3. The groundwater level measuring device according to claim 2, characterized in that: A guide rod is fixedly installed at the bottom of the fixed frame. The guide rod has a guide hole aligned with the limiting hole, and the scale rope passes through the guide hole.

4. The groundwater level measuring device according to claim 1, characterized in that: A motor is fixedly installed on one side of the fixing frame, and the output shaft of the motor is connected to one end of the reel for transmission.

5. The groundwater level measuring device according to claim 1, characterized in that: A level is installed on the base, and fixed plates are vertically slidably installed on both sides of the fixed frame. An electric push rod is installed at the top of the fixed frame. The output shaft of the electric push rod is fixedly connected to the top of the fixed plate. Two sets of adjusting rods are spaced apart on the fixed plate. The bottom of the adjusting rod passes through the base and is fixedly installed with an abutment seat.

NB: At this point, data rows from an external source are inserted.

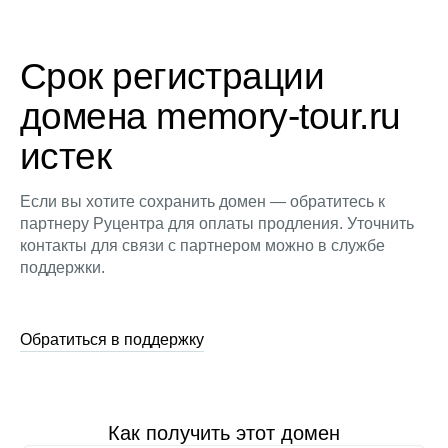
Срок регистрации
домена memory-tour.ru
истек
Если вы хотите сохранить домен — обратитесь к
партнеру Руцентра для оплаты продления. Уточнить
контакты для связи с партнером можно в службе
поддержки.
Обратиться в поддержку
Как получить этот домен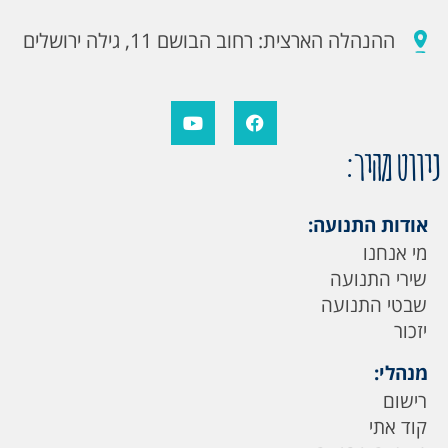
ההנהלה הארצית: רחוב הבושם 11, גילה ירושלים
ניווט מהיר:
אודות התנועה:
מי אנחנו
שירי התנועה
שבטי התנועה
יזכור
מנהלי:
רישום
קוד אתי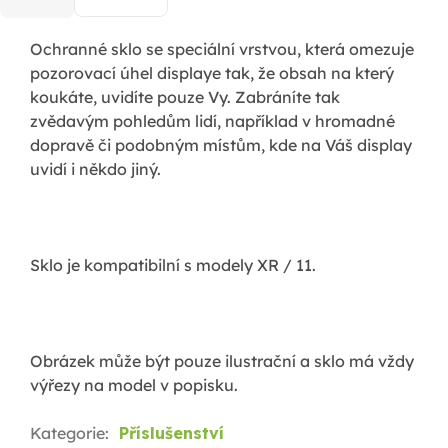
Ochranné sklo se speciální vrstvou, která omezuje
pozorovací úhel displaye tak, že obsah na který
koukáte, uvidíte pouze Vy. Zabráníte tak
zvědavým pohledům lidí, například v hromadné
dopravě či podobným místům, kde na Váš display
uvidí i někdo jiný.
Sklo je kompatibilní s modely XR / 11.
Obrázek může být pouze ilustrační a sklo má vždy
výřezy na model v popisku.
Kategorie
:
Příslušenství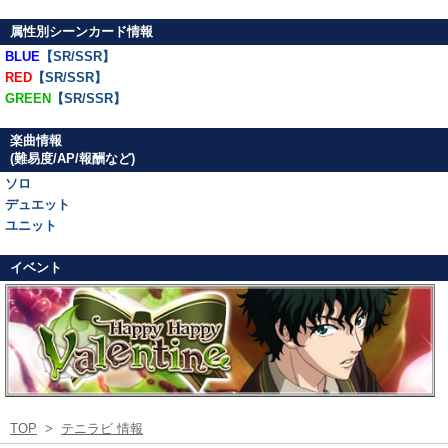
属性別シーンカード情報
BLUE
【SR/SSR】
RED
【SR/SSR】
GREEN
【SR/SSR】
楽曲情報
(難易度/AP/報酬など)
ソロ
デュエット
ユニット
イベント
TOP
>
テニラビ 情報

6. The groundwater level measuring device according to claim 5, characterized in that: The upper end of the adjusting rod is provided with a threaded section, and the adjusting rod is inserted into the fixed plate.

7. A groundwater level measuring device according to claim 6, characterized in that: The fixing frame is provided with a sliding groove in the vertical direction, and a slider that matches the sliding groove is fixedly installed on the fixing plate.